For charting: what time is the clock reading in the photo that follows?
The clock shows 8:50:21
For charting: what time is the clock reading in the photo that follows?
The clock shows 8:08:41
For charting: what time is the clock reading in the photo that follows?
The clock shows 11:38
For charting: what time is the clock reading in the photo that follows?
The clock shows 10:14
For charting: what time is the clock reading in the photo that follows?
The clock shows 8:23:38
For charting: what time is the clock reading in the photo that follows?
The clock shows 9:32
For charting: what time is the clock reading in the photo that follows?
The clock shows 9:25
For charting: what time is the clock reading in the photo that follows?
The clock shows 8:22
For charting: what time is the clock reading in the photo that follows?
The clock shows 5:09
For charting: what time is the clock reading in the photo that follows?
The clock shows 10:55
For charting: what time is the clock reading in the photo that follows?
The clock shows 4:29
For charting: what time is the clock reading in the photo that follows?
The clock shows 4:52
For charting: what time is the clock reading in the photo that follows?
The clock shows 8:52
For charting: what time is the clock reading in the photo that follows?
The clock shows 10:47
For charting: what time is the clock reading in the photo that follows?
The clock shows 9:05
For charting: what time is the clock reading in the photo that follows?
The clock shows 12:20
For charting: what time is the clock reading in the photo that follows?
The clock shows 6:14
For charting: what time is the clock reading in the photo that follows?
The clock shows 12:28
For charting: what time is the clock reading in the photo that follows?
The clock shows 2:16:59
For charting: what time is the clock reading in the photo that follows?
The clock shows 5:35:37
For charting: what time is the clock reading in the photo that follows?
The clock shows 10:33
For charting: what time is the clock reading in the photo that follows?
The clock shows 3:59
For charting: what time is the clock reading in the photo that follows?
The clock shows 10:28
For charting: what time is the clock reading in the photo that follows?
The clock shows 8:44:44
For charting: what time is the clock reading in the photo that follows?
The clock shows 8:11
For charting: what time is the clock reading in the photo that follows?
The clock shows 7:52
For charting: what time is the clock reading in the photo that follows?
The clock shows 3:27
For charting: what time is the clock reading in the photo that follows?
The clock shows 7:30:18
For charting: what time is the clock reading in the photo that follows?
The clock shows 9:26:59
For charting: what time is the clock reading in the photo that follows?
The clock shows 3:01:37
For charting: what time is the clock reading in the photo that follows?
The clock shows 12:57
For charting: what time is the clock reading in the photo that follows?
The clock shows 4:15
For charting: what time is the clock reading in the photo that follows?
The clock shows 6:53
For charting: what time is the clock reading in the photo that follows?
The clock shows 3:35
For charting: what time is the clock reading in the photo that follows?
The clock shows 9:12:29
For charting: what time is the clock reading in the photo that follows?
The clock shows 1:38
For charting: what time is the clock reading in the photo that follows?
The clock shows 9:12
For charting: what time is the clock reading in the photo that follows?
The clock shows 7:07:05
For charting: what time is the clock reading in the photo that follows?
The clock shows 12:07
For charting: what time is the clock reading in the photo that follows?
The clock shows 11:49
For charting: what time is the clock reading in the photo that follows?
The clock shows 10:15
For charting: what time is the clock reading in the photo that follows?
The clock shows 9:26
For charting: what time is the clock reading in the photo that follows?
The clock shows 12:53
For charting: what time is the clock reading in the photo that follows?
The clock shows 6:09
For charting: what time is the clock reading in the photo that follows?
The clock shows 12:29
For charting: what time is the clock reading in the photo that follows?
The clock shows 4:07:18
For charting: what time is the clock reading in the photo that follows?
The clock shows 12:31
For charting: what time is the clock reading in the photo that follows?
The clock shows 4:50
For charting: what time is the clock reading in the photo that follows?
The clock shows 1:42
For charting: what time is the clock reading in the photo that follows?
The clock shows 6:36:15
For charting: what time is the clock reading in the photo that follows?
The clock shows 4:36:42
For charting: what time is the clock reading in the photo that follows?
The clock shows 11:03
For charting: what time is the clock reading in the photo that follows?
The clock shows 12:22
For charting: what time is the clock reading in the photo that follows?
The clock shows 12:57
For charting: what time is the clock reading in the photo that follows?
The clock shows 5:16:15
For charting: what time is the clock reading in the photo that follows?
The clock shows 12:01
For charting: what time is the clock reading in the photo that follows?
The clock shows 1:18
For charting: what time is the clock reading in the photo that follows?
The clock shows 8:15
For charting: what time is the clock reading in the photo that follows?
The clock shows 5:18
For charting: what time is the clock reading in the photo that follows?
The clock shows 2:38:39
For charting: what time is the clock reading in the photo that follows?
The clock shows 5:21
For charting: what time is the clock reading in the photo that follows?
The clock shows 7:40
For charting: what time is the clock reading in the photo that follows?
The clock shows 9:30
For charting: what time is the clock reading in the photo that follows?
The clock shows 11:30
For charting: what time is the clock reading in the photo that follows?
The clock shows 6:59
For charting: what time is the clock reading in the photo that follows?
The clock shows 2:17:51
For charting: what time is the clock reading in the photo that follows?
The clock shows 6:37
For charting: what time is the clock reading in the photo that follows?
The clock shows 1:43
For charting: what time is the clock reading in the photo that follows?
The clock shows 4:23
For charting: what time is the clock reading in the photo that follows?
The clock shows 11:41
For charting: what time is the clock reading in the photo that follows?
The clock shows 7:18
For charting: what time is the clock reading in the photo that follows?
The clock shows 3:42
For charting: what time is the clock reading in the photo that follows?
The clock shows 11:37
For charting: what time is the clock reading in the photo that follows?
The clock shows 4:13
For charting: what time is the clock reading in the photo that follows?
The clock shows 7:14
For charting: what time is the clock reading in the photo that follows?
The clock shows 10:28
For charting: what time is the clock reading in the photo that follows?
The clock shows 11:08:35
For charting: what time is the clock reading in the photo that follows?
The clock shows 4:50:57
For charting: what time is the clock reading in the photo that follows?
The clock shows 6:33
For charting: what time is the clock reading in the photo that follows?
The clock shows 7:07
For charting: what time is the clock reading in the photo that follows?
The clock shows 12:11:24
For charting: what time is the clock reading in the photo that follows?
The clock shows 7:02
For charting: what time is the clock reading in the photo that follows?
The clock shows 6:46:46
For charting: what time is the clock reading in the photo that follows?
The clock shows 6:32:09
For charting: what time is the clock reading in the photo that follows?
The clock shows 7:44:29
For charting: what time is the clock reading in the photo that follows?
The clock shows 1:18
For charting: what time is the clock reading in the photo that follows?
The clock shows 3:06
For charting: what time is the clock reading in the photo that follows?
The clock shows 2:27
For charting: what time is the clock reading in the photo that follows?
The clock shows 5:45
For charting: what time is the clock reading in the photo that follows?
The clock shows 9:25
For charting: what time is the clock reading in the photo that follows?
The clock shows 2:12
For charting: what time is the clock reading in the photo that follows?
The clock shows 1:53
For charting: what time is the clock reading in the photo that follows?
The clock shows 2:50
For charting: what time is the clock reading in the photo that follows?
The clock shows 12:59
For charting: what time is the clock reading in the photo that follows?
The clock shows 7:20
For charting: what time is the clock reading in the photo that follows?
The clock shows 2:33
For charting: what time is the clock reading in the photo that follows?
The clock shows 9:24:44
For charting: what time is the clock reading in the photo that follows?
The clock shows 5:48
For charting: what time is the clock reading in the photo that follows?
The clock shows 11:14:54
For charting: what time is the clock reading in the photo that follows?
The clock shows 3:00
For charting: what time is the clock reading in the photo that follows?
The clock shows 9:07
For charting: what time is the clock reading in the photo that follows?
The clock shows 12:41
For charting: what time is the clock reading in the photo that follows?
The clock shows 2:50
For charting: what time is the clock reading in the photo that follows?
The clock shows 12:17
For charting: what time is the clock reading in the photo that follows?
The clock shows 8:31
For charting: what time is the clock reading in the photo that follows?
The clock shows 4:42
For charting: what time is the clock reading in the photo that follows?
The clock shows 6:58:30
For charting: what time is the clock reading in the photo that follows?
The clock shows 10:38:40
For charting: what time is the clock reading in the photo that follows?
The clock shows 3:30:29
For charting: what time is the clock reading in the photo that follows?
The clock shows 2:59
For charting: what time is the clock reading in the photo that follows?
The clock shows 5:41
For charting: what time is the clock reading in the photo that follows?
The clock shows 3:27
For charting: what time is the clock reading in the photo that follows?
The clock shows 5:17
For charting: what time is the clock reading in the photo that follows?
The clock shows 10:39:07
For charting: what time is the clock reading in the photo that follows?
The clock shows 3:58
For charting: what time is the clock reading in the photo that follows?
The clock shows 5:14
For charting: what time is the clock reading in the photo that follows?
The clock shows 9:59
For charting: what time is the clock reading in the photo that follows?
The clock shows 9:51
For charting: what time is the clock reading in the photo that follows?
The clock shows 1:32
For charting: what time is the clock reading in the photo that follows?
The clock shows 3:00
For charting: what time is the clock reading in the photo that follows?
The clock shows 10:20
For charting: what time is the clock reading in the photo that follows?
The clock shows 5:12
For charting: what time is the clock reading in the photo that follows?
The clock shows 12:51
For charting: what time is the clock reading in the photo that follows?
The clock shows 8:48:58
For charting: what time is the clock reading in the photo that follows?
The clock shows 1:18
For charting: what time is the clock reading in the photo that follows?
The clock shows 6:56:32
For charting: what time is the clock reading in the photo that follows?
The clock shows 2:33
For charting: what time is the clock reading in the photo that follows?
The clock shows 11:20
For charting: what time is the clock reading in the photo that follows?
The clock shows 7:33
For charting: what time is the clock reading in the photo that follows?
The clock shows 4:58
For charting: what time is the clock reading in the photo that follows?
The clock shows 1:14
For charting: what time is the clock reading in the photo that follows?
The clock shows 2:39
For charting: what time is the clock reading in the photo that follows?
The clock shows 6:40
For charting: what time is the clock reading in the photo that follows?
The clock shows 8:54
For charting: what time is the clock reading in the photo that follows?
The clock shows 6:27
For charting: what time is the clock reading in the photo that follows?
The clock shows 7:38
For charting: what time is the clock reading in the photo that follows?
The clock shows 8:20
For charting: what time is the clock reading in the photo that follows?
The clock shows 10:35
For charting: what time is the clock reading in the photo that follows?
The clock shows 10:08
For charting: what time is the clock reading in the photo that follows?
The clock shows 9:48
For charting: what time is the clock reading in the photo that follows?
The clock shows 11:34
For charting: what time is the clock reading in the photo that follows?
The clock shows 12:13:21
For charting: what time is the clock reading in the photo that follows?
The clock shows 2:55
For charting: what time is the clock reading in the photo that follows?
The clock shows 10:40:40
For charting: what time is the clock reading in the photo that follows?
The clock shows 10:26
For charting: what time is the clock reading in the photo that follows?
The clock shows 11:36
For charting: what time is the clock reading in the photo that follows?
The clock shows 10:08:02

++++++++++

Job: Return the entries above word for word, starting at the very first line and ending at the line that contains "The clock shows 8:22", with both of those lines included.

Solution below:
For charting: what time is the clock reading in the photo that follows?
The clock shows 8:50:21
For charting: what time is the clock reading in the photo that follows?
The clock shows 8:08:41
For charting: what time is the clock reading in the photo that follows?
The clock shows 11:38
For charting: what time is the clock reading in the photo that follows?
The clock shows 10:14
For charting: what time is the clock reading in the photo that follows?
The clock shows 8:23:38
For charting: what time is the clock reading in the photo that follows?
The clock shows 9:32
For charting: what time is the clock reading in the photo that follows?
The clock shows 9:25
For charting: what time is the clock reading in the photo that follows?
The clock shows 8:22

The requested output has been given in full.